TO DO:
1. Print the passage of the mailing-list thread on hiding commands from ps, starting with "Re: hide the" and going on through "in command line...".
2. Proceed with the mailing-list thread on hiding commands from ps and who, picking up after its last line.

DOCUMENT SECTION:
<<<<

Re: hide the commabd executed from ps,who
On Thu, May 18, 2000 at 12:57:18AM +0800, 50191914@uxmail.cityu.edu.hk wrote
>
>
> On Tue, 16 May 2000, Ethan Benson wrote:
>
> > On Tue, May 16, 2000 at 09:29:55PM +0200, Robert Waldner wrote:
> > > On Tue, 16 May 2000 11:56:07 PDT, "Sean 'Shaleh' Perry" writes:
> > > >On 16-May-2000 50191914@uxmail.cityu.edu.hk wrote:
> > > >> How can I hide the commond I am executing so that people can't see
> > > >> it from ps,or who?For example,if i use mysql by typing mysql -u myname -p
> > > >> passsword ..people can see my password...So it would be good if I can
> > > >> hide what i am doing from other user...espcially for some program which
> > > >> I can specify my password in command line...
> > > >
> > > >don't put your password on the commandline. Even if ps does not show it, it
> > > >will appear in /proc.
> > >
> > > So the real question is: how can you manage so that not everything in /proc
> > > is world-readable (is that´s possible by design)?

>>>>

RECORDS PROVIDED:

<<<<

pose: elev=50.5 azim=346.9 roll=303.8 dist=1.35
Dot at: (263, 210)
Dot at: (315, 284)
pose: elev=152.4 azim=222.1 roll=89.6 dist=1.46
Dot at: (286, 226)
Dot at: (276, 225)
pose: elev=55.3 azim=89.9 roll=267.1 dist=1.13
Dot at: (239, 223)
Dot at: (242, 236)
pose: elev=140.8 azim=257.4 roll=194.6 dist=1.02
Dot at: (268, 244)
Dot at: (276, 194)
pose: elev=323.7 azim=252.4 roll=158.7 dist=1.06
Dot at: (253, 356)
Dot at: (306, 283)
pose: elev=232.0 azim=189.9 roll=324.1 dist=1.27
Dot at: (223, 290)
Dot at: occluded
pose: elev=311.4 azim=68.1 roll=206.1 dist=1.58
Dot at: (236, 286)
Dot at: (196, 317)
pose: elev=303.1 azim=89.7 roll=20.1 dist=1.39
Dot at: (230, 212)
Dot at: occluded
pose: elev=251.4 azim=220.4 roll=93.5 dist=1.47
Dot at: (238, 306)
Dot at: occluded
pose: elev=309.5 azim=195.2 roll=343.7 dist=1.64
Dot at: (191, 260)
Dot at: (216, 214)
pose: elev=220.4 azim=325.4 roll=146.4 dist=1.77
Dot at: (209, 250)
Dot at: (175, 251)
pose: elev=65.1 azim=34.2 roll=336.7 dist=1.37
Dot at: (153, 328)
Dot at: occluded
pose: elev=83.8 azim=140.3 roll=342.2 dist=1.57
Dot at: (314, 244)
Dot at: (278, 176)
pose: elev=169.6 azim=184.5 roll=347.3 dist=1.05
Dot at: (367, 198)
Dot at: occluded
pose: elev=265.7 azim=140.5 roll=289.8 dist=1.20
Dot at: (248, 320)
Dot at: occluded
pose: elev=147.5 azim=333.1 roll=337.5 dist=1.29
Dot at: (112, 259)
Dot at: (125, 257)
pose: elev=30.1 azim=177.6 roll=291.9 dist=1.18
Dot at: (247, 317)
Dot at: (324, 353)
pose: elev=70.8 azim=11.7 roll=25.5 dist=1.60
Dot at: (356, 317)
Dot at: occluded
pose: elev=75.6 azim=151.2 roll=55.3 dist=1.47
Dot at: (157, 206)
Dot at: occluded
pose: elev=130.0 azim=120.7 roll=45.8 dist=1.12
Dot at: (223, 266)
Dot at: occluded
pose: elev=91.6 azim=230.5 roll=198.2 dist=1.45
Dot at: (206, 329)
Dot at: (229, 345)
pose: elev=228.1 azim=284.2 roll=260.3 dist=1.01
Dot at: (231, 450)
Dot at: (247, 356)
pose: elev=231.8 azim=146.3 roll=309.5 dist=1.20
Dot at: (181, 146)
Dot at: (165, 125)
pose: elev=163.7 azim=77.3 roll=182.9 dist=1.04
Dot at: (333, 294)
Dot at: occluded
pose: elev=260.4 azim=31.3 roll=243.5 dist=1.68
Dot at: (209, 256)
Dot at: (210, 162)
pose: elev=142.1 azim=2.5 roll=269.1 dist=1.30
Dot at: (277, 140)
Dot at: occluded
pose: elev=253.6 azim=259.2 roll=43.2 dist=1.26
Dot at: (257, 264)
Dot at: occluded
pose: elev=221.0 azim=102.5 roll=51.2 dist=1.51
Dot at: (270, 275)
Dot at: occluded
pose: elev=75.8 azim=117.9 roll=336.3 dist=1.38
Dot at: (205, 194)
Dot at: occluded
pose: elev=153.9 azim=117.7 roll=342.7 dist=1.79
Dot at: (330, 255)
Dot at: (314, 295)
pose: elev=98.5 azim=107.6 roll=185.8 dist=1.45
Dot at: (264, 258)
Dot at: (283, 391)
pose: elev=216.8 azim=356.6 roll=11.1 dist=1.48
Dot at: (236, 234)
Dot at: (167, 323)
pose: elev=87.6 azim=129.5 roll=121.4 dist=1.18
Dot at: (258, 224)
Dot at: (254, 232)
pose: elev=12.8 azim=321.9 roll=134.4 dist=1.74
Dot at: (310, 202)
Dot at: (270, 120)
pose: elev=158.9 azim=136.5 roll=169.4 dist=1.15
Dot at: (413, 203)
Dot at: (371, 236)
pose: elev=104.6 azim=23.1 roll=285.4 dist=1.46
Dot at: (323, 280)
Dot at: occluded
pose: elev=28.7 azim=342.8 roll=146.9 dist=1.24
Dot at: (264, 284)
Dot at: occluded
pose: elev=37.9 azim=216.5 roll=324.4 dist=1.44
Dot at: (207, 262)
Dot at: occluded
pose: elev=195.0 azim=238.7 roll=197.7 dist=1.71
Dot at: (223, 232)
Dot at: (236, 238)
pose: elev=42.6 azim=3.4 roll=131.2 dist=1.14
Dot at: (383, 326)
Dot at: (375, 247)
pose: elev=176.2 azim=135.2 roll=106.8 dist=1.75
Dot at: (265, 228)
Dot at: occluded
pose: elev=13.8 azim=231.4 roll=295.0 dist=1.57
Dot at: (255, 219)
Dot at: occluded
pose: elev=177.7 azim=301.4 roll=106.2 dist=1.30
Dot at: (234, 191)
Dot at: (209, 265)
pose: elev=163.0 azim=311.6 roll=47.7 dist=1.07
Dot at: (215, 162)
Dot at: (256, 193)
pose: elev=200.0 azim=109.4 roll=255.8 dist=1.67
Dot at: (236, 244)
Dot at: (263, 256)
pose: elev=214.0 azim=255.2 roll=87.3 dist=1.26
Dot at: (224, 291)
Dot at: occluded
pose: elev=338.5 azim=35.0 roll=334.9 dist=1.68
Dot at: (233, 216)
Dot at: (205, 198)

>>>>

EXPECTED RESPONSES:
1.
Re: hide the commabd executed from ps,who
On Thu, May 18, 2000 at 12:57:18AM +0800, 50191914@uxmail.cityu.edu.hk wrote
>
>
> On Tue, 16 May 2000, Ethan Benson wrote:
>
> > On Tue, May 16, 2000 at 09:29:55PM +0200, Robert Waldner wrote:
> > > On Tue, 16 May 2000 11:56:07 PDT, "Sean 'Shaleh' Perry" writes:
> > > >On 16-May-2000 50191914@uxmail.cityu.edu.hk wrote:
> > > >> How can I hide the commond I am executing so that people can't see
> > > >> it from ps,or who?For example,if i use mysql by typing mysql -u myname -p
> > > >> passsword ..people can see my password...So it would be good if I can
> > > >> hide what i am doing from other user...espcially for some program which
> > > >> I can specify my password in command line...

2.
> > >
> >
> > that is just the way it is, there is no way to change that in the
> > standard kernel. i say standard kernel because there is a security
> > patch which adds several security options to the kernel config, such
> > as non-executable stack (which does no good) and tighter permissions
> > on /proc. i think the way it works is instead of those files being
> > world readable they are mode 440/550 instead of 444/555, and you can
> > specify the group as a /proc mount option. this way you could allow
> > all members of the wheel group to see all processes but everyone else
> > can only see processes they own not any others.
> >
> > this proc patch has been proposed to be installed in the standard
> > kernel but has always been rejected, i am not sure why it may very
> > well break things. i think that this should be mount option for proc
> > personally, if you don't need/want it mount proc normally, otherwise
> > mount it with -o secure,group=wheel or something.
> >
> > --
> > Ethan Benson
> > http://www.alaska.net/~erbenson/
> >
> But for example,what if I want to write a shell script which will login
> to the remote server automatically?e.g..for some cgi...etc...
>
Use SSH with RSAA authentication. No passwords, no packet sniffing,
no problems :)
John P.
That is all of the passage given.